* [Written exercise] Print the rows below without any change, taking only the stretch from the line containing "elevation (m): 1524" through the line containing "state / province: South Dakota", both lines included.
++++ Data records ++++
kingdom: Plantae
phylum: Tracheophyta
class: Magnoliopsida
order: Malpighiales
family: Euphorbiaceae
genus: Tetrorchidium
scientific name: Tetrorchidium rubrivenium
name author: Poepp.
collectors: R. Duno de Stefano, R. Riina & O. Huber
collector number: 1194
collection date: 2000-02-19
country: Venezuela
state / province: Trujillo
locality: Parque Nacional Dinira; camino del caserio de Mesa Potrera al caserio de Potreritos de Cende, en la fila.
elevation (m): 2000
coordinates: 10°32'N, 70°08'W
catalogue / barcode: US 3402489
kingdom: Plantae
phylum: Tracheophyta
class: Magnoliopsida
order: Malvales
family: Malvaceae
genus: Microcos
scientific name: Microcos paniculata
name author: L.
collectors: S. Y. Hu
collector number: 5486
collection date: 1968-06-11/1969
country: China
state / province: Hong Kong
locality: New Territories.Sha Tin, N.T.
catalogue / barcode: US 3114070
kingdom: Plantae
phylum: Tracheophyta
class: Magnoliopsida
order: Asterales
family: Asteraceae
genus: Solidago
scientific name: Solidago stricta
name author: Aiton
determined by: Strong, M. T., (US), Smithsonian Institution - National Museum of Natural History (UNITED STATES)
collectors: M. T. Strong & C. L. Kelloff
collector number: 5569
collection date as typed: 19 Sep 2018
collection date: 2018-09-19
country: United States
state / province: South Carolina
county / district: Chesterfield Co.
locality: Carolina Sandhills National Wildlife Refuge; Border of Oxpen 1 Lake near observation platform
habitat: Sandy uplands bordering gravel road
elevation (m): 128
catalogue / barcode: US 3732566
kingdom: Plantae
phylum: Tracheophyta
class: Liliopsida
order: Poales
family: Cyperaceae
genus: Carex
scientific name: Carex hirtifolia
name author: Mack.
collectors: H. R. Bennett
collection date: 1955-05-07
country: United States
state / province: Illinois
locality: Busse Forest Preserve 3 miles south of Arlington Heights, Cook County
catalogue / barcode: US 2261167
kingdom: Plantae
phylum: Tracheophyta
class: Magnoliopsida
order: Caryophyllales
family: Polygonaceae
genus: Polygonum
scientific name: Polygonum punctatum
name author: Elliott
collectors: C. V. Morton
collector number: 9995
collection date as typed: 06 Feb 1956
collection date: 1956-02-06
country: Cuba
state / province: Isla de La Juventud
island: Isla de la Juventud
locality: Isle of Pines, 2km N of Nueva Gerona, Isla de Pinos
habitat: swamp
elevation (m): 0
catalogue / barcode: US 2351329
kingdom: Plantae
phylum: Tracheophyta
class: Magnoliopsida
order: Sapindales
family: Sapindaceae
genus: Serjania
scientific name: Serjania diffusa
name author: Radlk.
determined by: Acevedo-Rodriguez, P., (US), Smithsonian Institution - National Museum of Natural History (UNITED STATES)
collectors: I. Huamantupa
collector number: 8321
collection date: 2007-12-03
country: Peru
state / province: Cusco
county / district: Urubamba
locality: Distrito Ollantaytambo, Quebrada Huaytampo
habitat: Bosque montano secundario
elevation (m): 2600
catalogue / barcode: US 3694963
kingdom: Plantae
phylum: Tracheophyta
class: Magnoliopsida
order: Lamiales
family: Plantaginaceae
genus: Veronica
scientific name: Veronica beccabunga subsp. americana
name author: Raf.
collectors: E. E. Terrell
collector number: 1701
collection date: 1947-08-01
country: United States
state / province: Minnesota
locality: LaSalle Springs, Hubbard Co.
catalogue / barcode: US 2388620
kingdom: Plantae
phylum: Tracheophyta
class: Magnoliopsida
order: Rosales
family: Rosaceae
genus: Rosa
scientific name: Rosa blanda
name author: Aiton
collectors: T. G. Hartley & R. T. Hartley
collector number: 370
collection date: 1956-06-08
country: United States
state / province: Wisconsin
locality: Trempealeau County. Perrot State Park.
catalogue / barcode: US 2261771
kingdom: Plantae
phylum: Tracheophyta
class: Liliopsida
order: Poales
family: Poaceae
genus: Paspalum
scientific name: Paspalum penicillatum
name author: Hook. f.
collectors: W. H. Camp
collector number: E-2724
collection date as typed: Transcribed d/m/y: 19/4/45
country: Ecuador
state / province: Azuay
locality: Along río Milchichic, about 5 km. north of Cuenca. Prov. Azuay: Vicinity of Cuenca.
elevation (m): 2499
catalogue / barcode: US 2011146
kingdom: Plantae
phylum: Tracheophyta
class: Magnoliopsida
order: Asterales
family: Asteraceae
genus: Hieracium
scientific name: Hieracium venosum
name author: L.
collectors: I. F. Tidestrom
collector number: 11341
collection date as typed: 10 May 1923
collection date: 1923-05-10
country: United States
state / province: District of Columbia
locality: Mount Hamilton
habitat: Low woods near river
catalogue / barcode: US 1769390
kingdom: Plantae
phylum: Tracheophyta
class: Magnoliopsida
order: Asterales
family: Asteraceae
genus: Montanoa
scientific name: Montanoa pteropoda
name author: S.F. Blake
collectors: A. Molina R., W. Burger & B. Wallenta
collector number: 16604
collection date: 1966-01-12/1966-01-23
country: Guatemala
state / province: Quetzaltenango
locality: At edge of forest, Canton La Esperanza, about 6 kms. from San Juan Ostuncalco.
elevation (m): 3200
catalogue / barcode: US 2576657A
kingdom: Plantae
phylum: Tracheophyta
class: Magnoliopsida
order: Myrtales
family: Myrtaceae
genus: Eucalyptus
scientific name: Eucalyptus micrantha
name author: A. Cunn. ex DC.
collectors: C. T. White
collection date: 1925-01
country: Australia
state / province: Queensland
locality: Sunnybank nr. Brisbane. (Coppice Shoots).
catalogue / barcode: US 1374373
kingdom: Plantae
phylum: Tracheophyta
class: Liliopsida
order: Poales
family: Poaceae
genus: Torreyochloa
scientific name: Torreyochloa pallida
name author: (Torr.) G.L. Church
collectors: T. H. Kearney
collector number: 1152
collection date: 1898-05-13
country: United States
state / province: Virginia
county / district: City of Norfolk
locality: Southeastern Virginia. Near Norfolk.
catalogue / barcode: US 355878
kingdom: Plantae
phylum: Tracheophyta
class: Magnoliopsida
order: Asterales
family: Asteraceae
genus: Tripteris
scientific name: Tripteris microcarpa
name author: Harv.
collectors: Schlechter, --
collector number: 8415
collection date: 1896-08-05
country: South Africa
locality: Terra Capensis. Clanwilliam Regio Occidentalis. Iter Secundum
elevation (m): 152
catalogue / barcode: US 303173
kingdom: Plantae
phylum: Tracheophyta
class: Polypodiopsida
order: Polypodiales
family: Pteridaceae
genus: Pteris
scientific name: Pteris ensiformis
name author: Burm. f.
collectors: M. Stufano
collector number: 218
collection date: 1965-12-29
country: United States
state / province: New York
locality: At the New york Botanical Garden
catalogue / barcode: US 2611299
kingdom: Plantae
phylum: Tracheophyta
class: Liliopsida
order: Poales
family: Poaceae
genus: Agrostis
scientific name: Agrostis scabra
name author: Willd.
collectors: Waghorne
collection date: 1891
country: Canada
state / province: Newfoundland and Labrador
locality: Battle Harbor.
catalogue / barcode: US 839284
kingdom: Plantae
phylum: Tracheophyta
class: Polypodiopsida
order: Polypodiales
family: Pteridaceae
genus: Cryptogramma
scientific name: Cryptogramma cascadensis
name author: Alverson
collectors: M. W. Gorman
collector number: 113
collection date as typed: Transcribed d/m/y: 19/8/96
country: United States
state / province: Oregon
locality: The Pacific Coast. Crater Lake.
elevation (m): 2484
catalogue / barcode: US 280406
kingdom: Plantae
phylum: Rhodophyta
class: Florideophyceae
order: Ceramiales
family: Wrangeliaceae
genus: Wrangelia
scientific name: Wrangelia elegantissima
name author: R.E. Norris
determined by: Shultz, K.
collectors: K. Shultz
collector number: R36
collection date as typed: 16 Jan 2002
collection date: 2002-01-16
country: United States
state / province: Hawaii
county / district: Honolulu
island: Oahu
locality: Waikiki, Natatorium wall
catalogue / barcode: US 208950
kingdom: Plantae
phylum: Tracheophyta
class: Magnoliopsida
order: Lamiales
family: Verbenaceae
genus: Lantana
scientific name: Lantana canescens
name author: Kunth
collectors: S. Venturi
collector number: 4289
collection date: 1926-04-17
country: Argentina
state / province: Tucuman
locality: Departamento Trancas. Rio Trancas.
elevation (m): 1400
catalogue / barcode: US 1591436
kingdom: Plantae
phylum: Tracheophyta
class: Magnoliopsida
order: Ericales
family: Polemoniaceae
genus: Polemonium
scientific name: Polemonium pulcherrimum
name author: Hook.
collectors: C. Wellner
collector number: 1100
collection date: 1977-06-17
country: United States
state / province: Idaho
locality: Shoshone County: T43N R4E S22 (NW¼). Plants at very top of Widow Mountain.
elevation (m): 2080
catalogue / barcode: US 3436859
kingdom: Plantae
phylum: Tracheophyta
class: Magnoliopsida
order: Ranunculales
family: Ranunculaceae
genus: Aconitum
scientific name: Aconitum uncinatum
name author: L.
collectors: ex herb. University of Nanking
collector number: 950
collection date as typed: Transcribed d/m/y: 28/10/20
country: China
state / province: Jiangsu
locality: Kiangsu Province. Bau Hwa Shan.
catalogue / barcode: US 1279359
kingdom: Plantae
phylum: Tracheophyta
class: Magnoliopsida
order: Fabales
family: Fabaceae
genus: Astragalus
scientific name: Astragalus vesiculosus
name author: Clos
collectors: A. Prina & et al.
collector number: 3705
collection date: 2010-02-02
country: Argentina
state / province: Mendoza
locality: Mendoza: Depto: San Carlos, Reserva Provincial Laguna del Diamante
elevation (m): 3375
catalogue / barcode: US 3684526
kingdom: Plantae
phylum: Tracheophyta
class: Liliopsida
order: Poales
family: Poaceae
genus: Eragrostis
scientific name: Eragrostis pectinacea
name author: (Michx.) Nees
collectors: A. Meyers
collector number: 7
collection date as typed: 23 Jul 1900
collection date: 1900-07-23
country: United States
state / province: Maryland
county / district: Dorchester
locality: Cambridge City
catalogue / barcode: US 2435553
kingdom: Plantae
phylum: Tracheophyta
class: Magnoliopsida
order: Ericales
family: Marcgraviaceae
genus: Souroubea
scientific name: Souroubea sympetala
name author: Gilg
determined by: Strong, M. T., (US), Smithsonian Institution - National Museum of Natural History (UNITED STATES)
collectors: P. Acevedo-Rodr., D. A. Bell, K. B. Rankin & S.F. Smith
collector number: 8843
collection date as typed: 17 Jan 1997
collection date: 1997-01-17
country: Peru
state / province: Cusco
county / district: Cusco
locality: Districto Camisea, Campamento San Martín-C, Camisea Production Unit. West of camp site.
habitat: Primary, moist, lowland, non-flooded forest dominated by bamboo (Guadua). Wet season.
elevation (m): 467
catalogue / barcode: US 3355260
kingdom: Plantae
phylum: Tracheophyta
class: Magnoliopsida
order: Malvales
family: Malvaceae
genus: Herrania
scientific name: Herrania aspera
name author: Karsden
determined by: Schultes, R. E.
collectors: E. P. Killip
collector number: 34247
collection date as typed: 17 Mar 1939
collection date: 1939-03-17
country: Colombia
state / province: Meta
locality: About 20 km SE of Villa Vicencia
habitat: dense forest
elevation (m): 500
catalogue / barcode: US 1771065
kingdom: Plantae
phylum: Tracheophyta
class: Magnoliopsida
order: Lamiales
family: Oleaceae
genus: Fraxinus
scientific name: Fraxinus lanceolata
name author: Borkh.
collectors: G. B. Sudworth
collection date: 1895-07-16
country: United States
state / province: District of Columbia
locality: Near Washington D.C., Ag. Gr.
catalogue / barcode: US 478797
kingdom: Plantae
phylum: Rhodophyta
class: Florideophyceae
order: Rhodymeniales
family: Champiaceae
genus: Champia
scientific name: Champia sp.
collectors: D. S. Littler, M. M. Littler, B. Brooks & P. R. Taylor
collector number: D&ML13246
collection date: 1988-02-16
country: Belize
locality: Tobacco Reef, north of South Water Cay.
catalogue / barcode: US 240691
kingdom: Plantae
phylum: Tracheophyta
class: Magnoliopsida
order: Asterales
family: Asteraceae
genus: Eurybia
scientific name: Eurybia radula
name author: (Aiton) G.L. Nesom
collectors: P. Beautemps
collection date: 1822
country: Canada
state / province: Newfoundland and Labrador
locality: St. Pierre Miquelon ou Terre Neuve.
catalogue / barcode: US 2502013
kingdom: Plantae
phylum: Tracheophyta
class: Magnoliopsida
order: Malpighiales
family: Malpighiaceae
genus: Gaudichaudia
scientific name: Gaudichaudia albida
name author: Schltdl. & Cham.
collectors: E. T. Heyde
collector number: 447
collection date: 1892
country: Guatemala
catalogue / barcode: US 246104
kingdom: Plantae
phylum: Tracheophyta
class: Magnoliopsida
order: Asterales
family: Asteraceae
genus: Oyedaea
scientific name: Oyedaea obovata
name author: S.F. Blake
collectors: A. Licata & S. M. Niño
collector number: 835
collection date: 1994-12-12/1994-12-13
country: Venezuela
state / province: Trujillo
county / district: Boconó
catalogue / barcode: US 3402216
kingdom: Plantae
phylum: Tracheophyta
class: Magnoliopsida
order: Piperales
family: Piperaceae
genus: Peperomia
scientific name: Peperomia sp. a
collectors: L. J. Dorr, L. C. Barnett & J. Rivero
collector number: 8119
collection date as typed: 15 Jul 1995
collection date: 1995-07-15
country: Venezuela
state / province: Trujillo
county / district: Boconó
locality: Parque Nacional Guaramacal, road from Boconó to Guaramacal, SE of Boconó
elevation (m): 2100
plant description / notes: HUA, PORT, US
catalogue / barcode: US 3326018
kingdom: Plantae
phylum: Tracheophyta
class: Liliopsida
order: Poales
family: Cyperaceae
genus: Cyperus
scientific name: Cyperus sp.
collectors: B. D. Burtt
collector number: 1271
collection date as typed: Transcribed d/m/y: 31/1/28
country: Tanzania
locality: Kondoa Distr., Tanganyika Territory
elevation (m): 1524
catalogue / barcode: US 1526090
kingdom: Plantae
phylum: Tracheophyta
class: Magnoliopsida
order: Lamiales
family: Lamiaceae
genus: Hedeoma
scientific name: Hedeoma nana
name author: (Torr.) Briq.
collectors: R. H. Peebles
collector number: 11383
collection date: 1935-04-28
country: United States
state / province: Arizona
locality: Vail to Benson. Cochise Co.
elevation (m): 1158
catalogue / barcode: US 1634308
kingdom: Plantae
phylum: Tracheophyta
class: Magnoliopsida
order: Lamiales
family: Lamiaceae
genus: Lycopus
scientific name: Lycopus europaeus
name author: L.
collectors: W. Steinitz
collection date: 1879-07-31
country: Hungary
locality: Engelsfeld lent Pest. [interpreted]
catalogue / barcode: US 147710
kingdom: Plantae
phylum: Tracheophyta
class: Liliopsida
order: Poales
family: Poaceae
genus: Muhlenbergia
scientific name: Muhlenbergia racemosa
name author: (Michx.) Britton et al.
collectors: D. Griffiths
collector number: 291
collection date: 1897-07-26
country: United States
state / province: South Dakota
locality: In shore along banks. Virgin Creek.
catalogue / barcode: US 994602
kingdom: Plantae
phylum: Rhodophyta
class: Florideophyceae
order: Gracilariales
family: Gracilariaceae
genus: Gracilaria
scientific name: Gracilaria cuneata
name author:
++++
* [Complete response]
elevation (m): 1524
catalogue / barcode: US 1526090
kingdom: Plantae
phylum: Tracheophyta
class: Magnoliopsida
order: Lamiales
family: Lamiaceae
genus: Hedeoma
scientific name: Hedeoma nana
name author: (Torr.) Briq.
collectors: R. H. Peebles
collector number: 11383
collection date: 1935-04-28
country: United States
state / province: Arizona
locality: Vail to Benson. Cochise Co.
elevation (m): 1158
catalogue / barcode: US 1634308
kingdom: Plantae
phylum: Tracheophyta
class: Magnoliopsida
order: Lamiales
family: Lamiaceae
genus: Lycopus
scientific name: Lycopus europaeus
name author: L.
collectors: W. Steinitz
collection date: 1879-07-31
country: Hungary
locality: Engelsfeld lent Pest. [interpreted]
catalogue / barcode: US 147710
kingdom: Plantae
phylum: Tracheophyta
class: Liliopsida
order: Poales
family: Poaceae
genus: Muhlenbergia
scientific name: Muhlenbergia racemosa
name author: (Michx.) Britton et al.
collectors: D. Griffiths
collector number: 291
collection date: 1897-07-26
country: United States
state / province: South Dakota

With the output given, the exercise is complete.